According to his coworkers, Wahler’s wealth of knowledge about the National Park Service, along with his sense of humor, made him an exceptional trainer. Sharon Cawley, a fellow trainer who has worked with Wahler for the last five years, said he will be sorely missed.

“Chuck always said his job was to ‘plant seedlings’ and make a difference to the organization he cared so deeply about,” Cawley said. “He has done just that.”

The Grand Canyon has changed a lot over the course of his career, something Wahler notices each time he travels around the park. The increase in visitors and the infrastructure created and modified to support them has been incredible, he said.

“When I started here, visitation was around two million per year,” wahler said. “When I came back, it was approaching four million, and now it’s up to six million.”

The park has changed to accommodate the growing crowds, he explained, from the new Visitor’s Center near Mather Point to new roads being built for an ever-increasing number of tour busses, passenger vans and vehicles of every shape and size.

Even though Wahler will no longer be working full-time at Albright Training Center, he won’t be leaving the area. He and his wife, Sally, who recently retired from Xanterra human resources, have been active members of the Grand Canyon community and plan to remain so. Both of their children are alumni of the Grand Canyon School District and Wahler himself served on the school board for 18 years.

The allure of the national parks is seemingly hereditary — Wahler’s son, Jacob, is currently a park ranger for Shenandoah National Park in Virginia. His daughter, Erin, is an elementary teacher in Colorado, but also once served as a seasonal park ranger at Grand Canyon.
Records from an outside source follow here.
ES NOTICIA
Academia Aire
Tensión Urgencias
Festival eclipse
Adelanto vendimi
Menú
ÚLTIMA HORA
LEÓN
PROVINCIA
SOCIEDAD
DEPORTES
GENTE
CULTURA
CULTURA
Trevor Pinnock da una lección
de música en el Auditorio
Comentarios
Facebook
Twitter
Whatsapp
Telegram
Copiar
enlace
Wahler and his wife plan to enjoy retired life in Flagstaff after his last official day Dec. 31. They have a passion for international travel and plan on continuing. The couple recently returned from a trip to the Amalfi Coast in Italy. His longtime dedication to the Grand Canyon and NPS is still a part of Wahler’s life — he will continue in his role as a mediator at Albright on a part-time basis. He also plans to work with the Rhodes Scholar program at Northern Arizona University.

The Albright Training Center will celebrate Wahler’s retirement Dec. 12 from 11 a.m. to 1 p.m. and 4:30 to 5:30 p.m. Karracker Lounge in Building D. Refreshments will be served.